When it comes to media collaborations, the past number of years have been something of a boom time for these efforts. We’ve seen huge investigative projects like the Panama Papers, which OCCRP was a part of before my time here, have a great impact.
To give a more recent example, at OCCRP our reporters have also been part of the team of international outlets who pooled resources to continue the work of murdered Maltese reporter Daphne Caruana Galizia. At a more national level, one novel idea that often springs to mind is students, teachers and media groups in Canada teaming up to examine the impacts of the oil and gas industry in that country.
At OCCRP we also recently launched our OpenLux project with several global partners. This involved a huge analysis of Luxembourg’s corporate registry, focused on ultimate beneficial owners, or UBOs.
Banding resources together helped our network of reporters to sift through large amounts of data to produce a project with real impact — something that would have been impossible without cross-border collaboration. Of course, then there are smaller-scale collaborations occurring all the time, as more and more groups realize the benefits of this model.

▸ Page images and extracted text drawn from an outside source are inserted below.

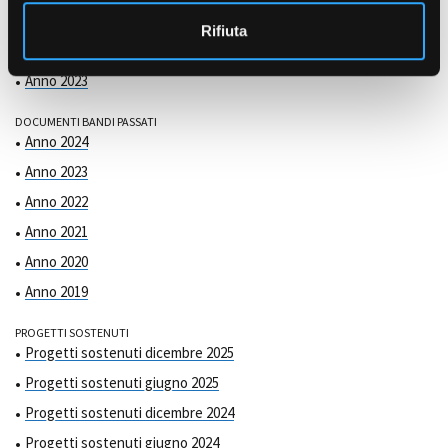
COMMISSIONE DI VALUTAZIONE
o
Anno 2025
Rifiuta
Anno 2024
Anno 2023
DOCUMENTI BANDI PASSATI
Anno 2024
Anno 2023
Anno 2022
Anno 2021
Anno 2020
Anno 2019
PROGETTI SOSTENUTI
Progetti sostenuti dicembre 2025
Progetti sostenuti giugno 2025
Progetti sostenuti dicembre 2024
Progetti sostenuti giugno 2024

Unfortunately, this is an era where many media groups have fewer resources at their disposal, so joining forces — and using resources provided by groups like OCCRP — to offset these challenges can see great results. In terms of data visualization, the pandemic offered a unique set of opportunities for media groups to bring big chunks of data to life for readers and the public good.
OCCRP, for example, launched a large project on COVID-19 procurement, examining where vast sums of money went as countries spent billions on supplies (not always with great transparency).